Why some coronaviruses are relatively harmless while others are incredibly lethal is still a bit of a mystery. Some answers lie in the proteins each individual virus uses to enter human cells, but what exactly makes SARS-CoV-2 so severe in some people and innocuous in others is unclear.
An impressive new study led by researchers from UCLA is offering a novel hypothesis to explain SARS-CoV-2 severity. Using an AI-driven machine-learning system the researchers discovered SARS-CoV-2 is broken down into fragments in a human body, and this viral debris can uniquely resemble endogenous peptides that overstimulate the immune system. This may play a significant role in the strange variable severity of disease from person to person.
“The textbooks tell us that after the virus is destroyed, the sick host ‘wins,’ and different pieces of virus can be used to train the immune system for future recognition,” says corresponding author Gerald Wong.
But the story of a virus isn’t exactly as simple as that. After a virus is neutralized by the immune system it is rapidly broken down, or dissolved, into tiny fragments. It has generally been assumed this stage of viral degradation was innocuous, but recent research has suggested some of these smaller viral fragments could trigger innate immune responses that account for severe disease associated with hyper inflammation.

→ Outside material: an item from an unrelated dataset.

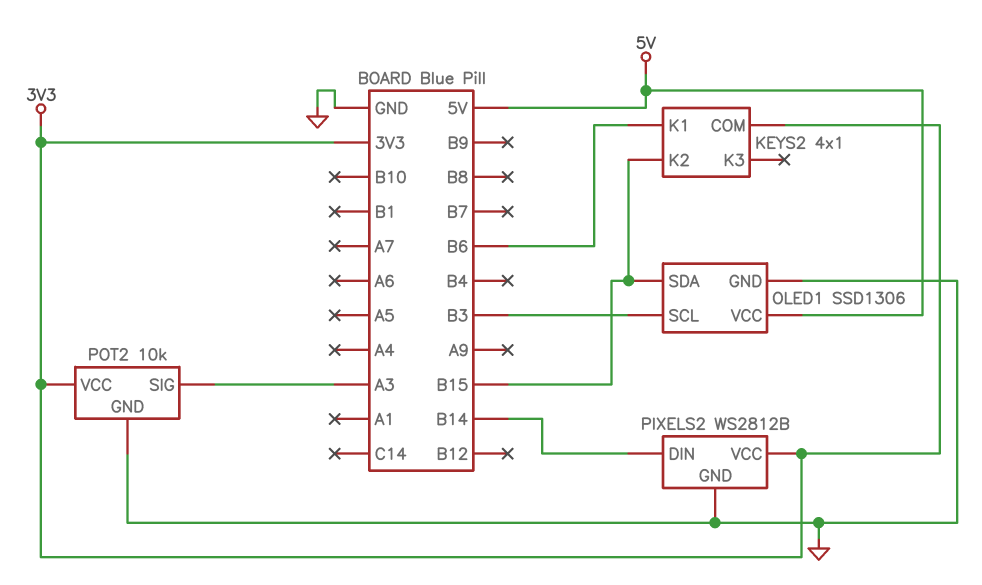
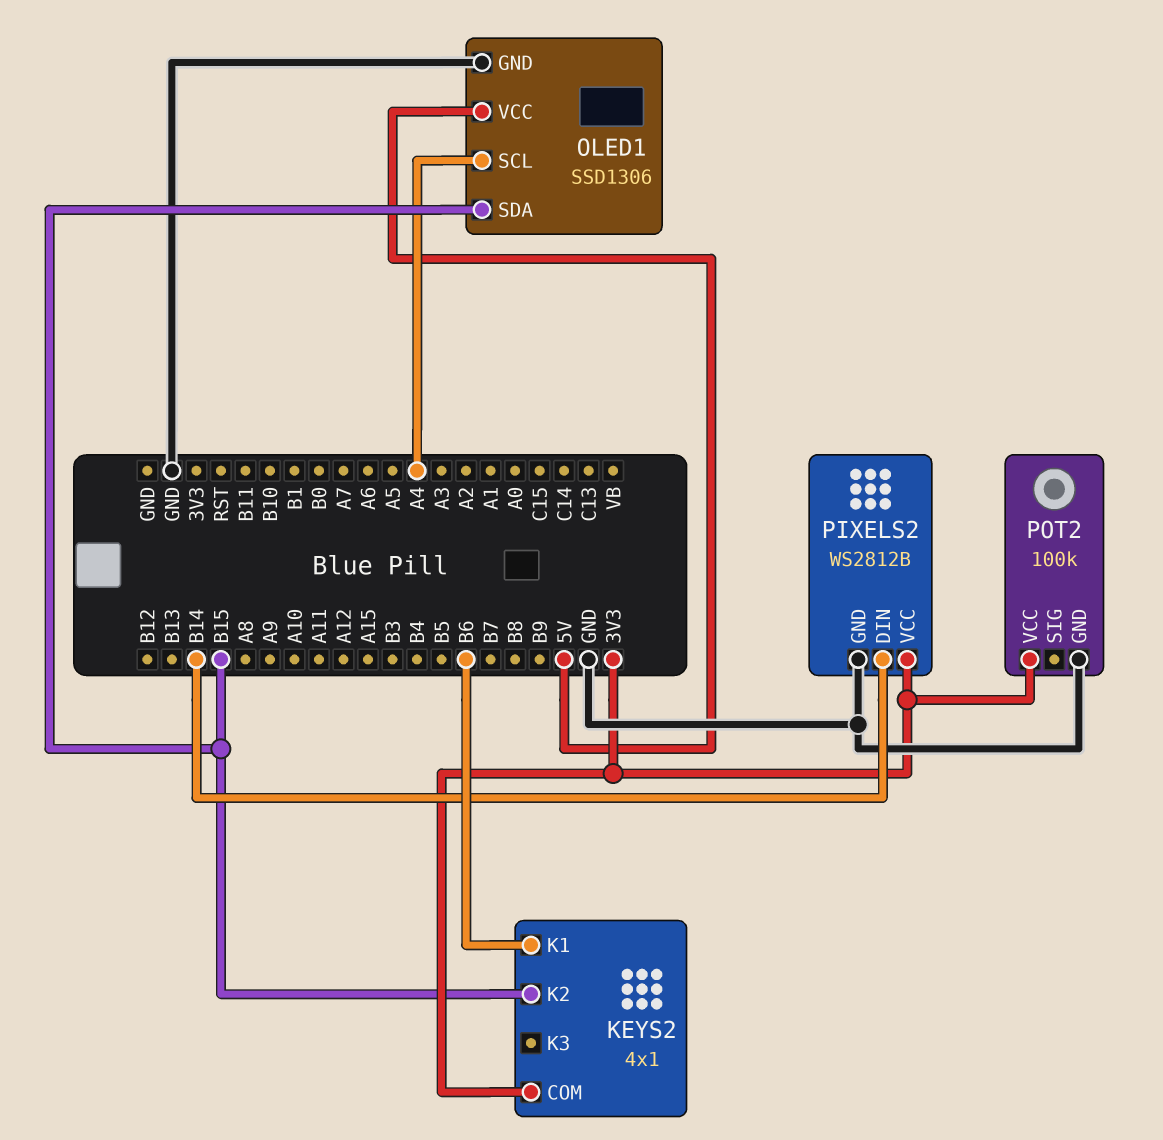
OLED1 pin SCL: B3 -> A4
POT2: 10k -> 100k
POT2 pin SIG: A3 -> none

To investigate this idea in the context of COVID, the researchers tracked all the possible peptide combinations that could be created through the degradation of SARS-CoV-2 proteins. They used a machine-learning system to measure the pro-inflammatory characteristics of all these potential peptides and discovered several of these viral fragments closely resemble molecules our immune system uses to heighten inflammatory responses.
“We saw that the various forms of debris from the destroyed virus can reassemble into these biologically active ‘zombie’ complexes,” explains Wong. “It is interesting that the human peptide being imitated by the viral fragments has been implicated in rheumatoid arthritis, psoriasis and lupus, and that different aspects of COVID-19 are reminiscent of these autoimmune conditions.”
The researchers then directly compared these SARS-CoV-2 viral fragments to debris that comes from a more harmless common-cold-causing coronavirus (HCoV-OC43). The fragments were very different, and the OC43 debris was found to not at all stimulate the immune system in the same way as SARS-CoV-2.
Even more interestingly, the researchers looked at what kinds of gene expression were stimulated by these SARS-CoV-2 viral fragments. These novel peptides were found to trigger similar patterns of expression to the full virus.
“What’s astonishing about the gene expression result is there was no active infection used in our experiments,” Wong notes. “We did not even use the whole virus – rather only about 0.2% or 0.3% of it – but we found this incredible level of agreement that is highly suggestive.”
So these findings may somewhat account for why SARS-CoV-2 triggers more severe disease than its common-cold coronavirus counterparts. But the study can only speculate as to why the virus’s effects are so variable from person to person.
Here the researchers indicate the striking uniqueness in each individual person’s enzyme efficiency could likely account for why some people don’t even notice they have COVID, while others end up struggling in a hospital. Essentially, each of us break down foreign particles differently, and these unique differences may be responsible for how mild our illness is.
“… proteolytic degradation of SARS-CoV-2 is likely to be heterogeneous, as individual hosts display distinctive patterns of enzyme efficiencies varying routinely by fourfold to 50-fold, with protein expression being ‘noisy’ even at the single cell level,” the researchers write in the new study. “That proteolytic degradation of SARS-CoV-2 is expected to be drastically different among hosts may explain why the infection outcomes of SARS-CoV-2 are so heterogeneous, ranging from asymptomatic hosts to fatalities.”
The idea that viral fragments can linger in the body and cause persistent longer-term health problems is still relatively new. Over the last few years there has been emerging evidence showing viral debris from influenza causing long-term lung disease in some people, for example. But what these findings actually mean for potential future treatments is still unknown.
Wong does speculate the possibility that diseases such as COVID could be treated by inhibiting the actions of certain enzymes that are responsible for breaking the virus down into its more harmful components. Of course, to get to that point there will need to be lots more work done to systematically study exactly how certain viral fragments are created.